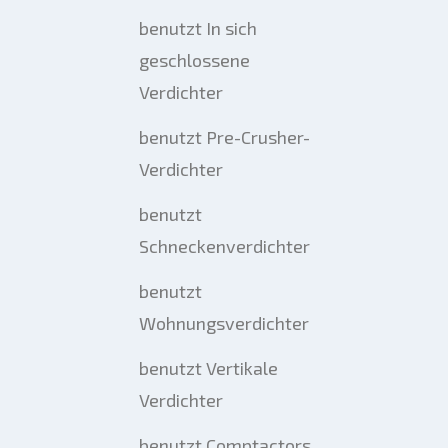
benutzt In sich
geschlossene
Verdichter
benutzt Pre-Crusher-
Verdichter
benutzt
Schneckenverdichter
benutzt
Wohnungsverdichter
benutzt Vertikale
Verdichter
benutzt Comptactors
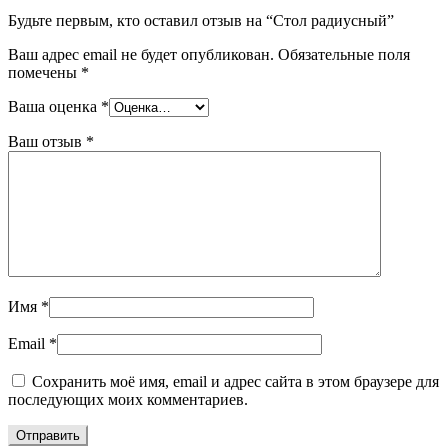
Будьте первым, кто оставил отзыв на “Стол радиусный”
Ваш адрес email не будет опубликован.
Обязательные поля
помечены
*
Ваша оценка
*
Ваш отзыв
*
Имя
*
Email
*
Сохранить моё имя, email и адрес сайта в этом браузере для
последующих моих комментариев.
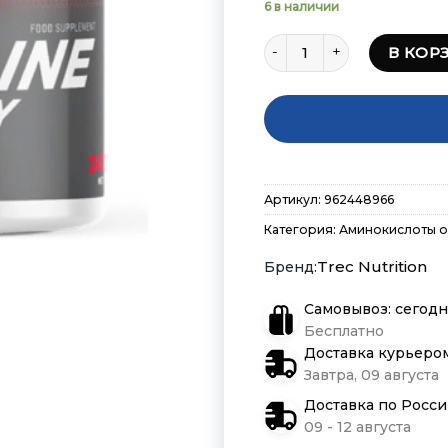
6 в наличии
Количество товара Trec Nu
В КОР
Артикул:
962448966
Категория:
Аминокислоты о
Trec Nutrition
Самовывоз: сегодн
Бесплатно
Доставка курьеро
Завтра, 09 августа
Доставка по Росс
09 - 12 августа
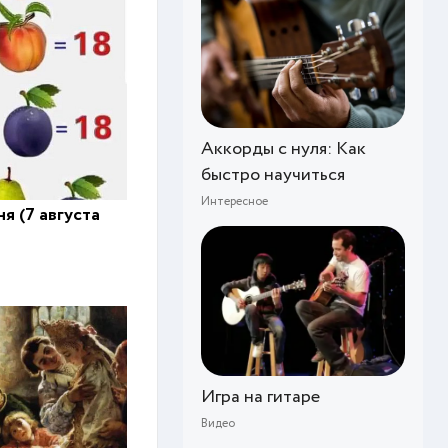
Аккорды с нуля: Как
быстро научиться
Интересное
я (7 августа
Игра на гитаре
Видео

### WORK REQUIRED
Reproduce the text read from all the items above, replacing "benutzt" with "gebraucht" everywhere it appears and changing nothing else. Leave the pictures out.

### RESPONSE TO THE TASK
gebraucht In sich
geschlossene
Verdichter
gebraucht Pre-Crusher-
Verdichter
gebraucht
Schneckenverdichter
gebraucht
Wohnungsverdichter
gebraucht Vertikale
Verdichter
gebraucht Comptactors
Будьте первым, кто оставил отзыв на “Стол радиусный”
Ваш адрес email не будет опубликован.
Обязательные поля
помечены
*
Ваша оценка
*
Ваш отзыв
*
Имя
*
Email
*
Сохранить моё имя, email и адрес сайта в этом браузере для
последующих моих комментариев.
6 в наличии
Количество товара Trec Nu
В КОР
Артикул:
962448966
Категория:
Аминокислоты о
Trec Nutrition
Самовывоз: сегодн
Бесплатно
Доставка курьеро
Завтра, 09 августа
Доставка по Росс
09 - 12 августа
Аккорды с нуля: Как
быстро научиться
Интересное
я (7 августа
Игра на гитаре
Видео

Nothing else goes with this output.